Graph Attention Retrospective

Graph-based learning is a rapidly growing sub-field of machine learning with applications in social networks, citation networks, and bioinformatics. One of the most popular models is graph attention networks. They were introduced to allow a node to aggregate information from features of neighbor nodes in a non-uniform way, in contrast to simple graph convolution which does not distinguish the neighbors of a node. In this paper, we theoretically study the behaviour of graph attention networks. We prove multiple results on the performance of the graph attention mechanism for the problem of node classification for a contextual stochastic block model. Here, the node features are obtained from a mixture of Gaussians and the edges from a stochastic block model. We show that in an "easy" regime, where the distance between the means of the Gaussians is large enough, graph attention is able to distinguish inter-class from intra-class edges. Thus it maintains the weights of important edges and significantly reduces the weights of unimportant edges. Consequently, we show that this implies perfect node classification. In the "hard" regime, we show that every attention mechanism fails to distinguish intra-class from inter-class edges. In addition, we show that graph attention convolution cannot (almost) perfectly classify the nodes even if intra-class edges could be separated from inter-class edges. Beyond perfect node classification, we provide a positive result on graph attention's robustness against structural noise in the graph. In particular, our robustness result implies that graph attention can be strictly better than both the simple graph convolution and the best linear classifier of node features. We evaluate our theoretical results on synthetic and real-world data.

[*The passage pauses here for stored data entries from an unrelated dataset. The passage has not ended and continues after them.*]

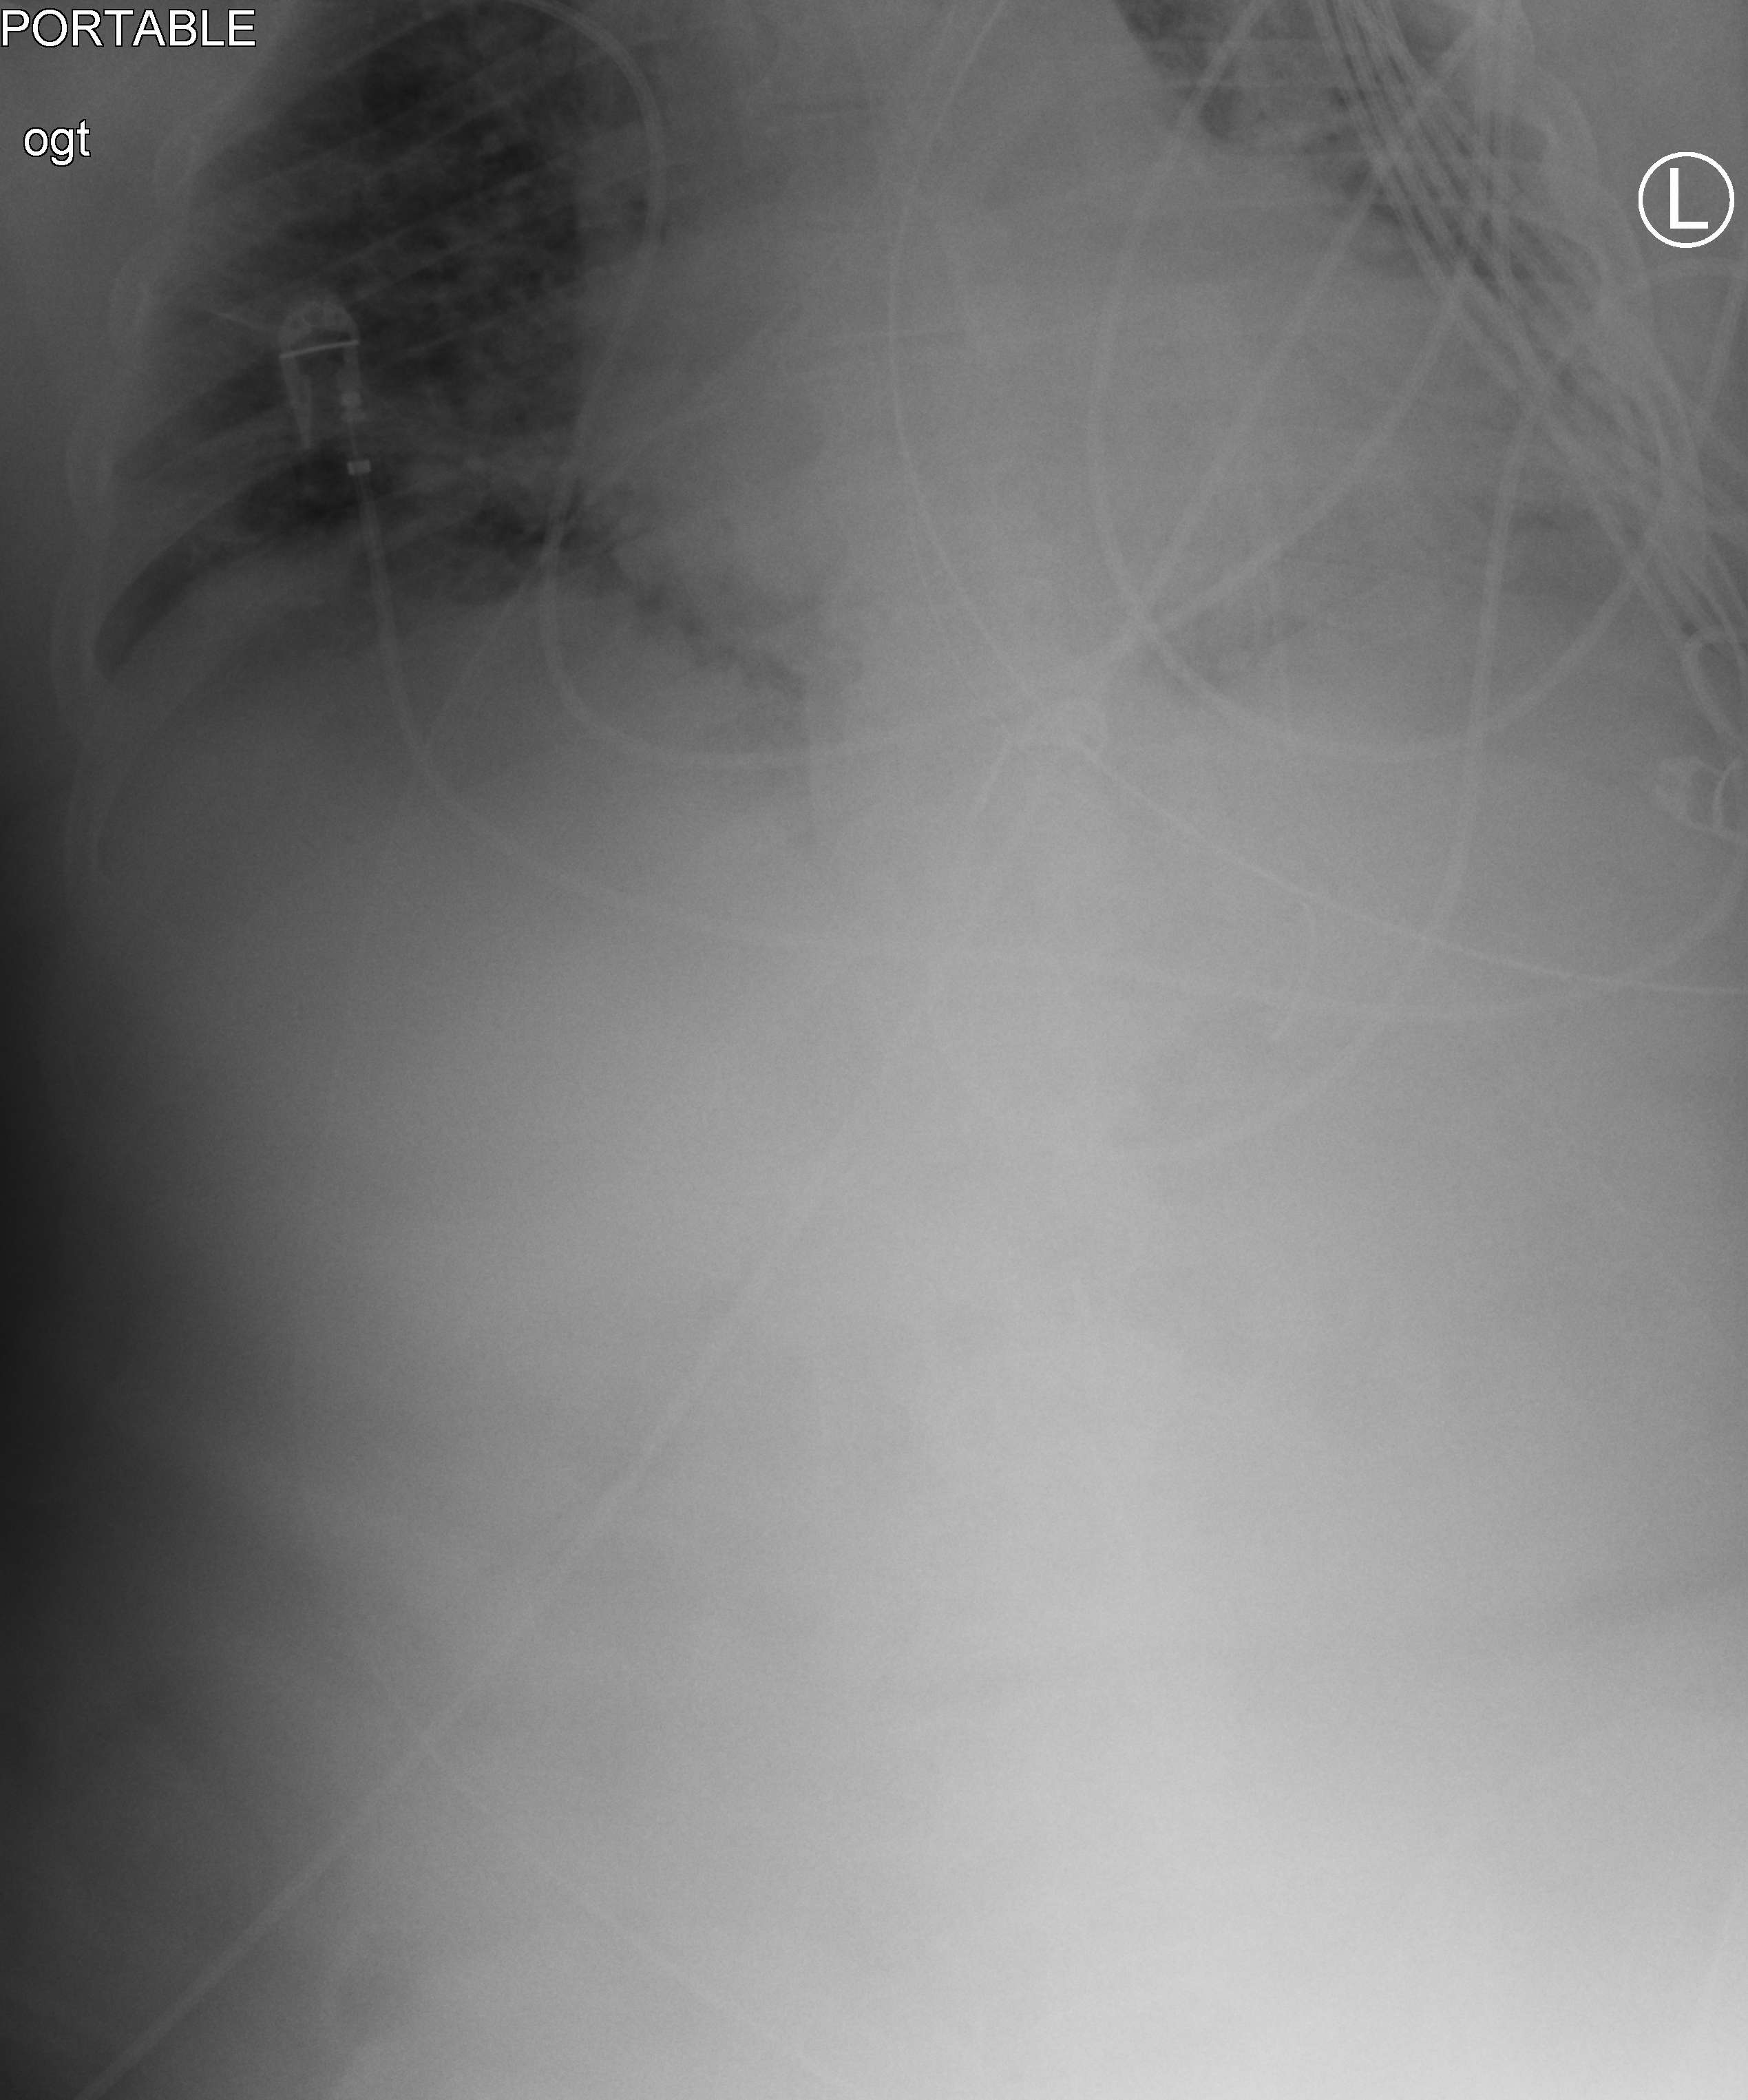
Chest X-ray (portable), anteroposterior (AP) projection. Patient hospitalised with COVID-19; male, aged 18–59 years.
Admission-level facts for this patient (not findings on this image; timing relative to this image not recorded):
- length of hospital stay: 28 days
- mechanically ventilated during this hospital stay: yes
- admitted to intensive care during this hospital stay: yes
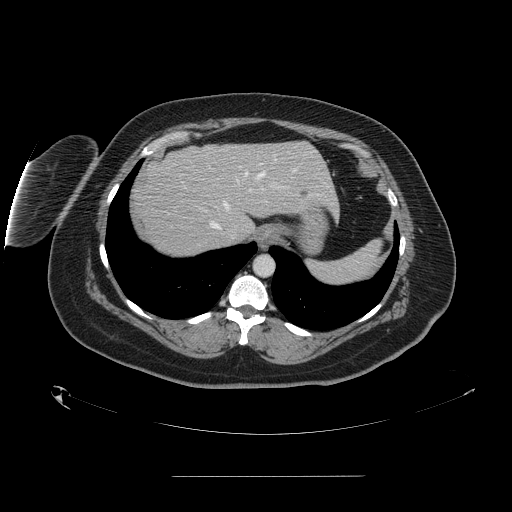
Contrast-enhanced abdominal CT, one axial slice. Slice 127 of 164 in the series (ordered by position). 120 kVp. Intravenous contrast given. Soft-tissue window (W 400 / L 40 HU). 2.5 mm slice thickness. 512 × 512 image matrix. Case-level facts recorded for this patient, not image findings: patient: male, age 61 years at operation; diagnosis: colorectal cancer liver metastases, imaged before liver resection; multiple liver metastases: yes; largest metastasis: 3.5 cm; chemotherapy before resection: no.
Structures marked on this image (outlined manually by an expert reader):
- hepatic veins: box from (x=209, y=172) to (x=264, y=239) px
- liver: (x=133, y=142)–(x=337, y=258)
- planned liver remnant (the part of the liver to remain after resection): (x=171, y=142)–(x=337, y=228)
- portal vein (with intrahepatic branches): (x=261, y=184)–(x=272, y=190)
- liver metastasis: (x=302, y=190)–(x=308, y=197)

翻译：基于图的机器学习是机器学习中快速发展的子领域，在社交网络、引文网络和生物信息学中具有广泛应用。最流行的模型之一是图注意力网络。与简单图卷积（无法区分节点的邻居节点）不同，图注意力网络允许节点以非均匀方式从邻居节点的特征中聚合信息。本文对图注意力网络的行为进行了理论研究。针对上下文随机块模型的节点分类问题，我们证明了图注意力机制的若干性能结果。在该模型中，节点特征由高斯混合分布生成，边由随机块模型生成。我们证明，在“简单”模式下（即高斯均值间距足够大时），图注意力能够区分跨类别边与类别内边，从而保留重要边的权重并显著降低不重要边的权重，进而实现完美的节点分类。在“困难”模式下，我们发现所有注意力机制均无法区分类别内边与跨类别边。此外，即使类别内边与跨类别边可分离，图注意力卷积仍无法（几乎）完美分类节点。除了完美节点分类，我们还提供了图注意力在图结构噪声鲁棒性方面的正向结果。具体而言，我们的鲁棒性结果表明，图注意力严格优于简单图卷积和最佳线性节点特征分类器。我们在合成数据和真实数据上评估了理论结果。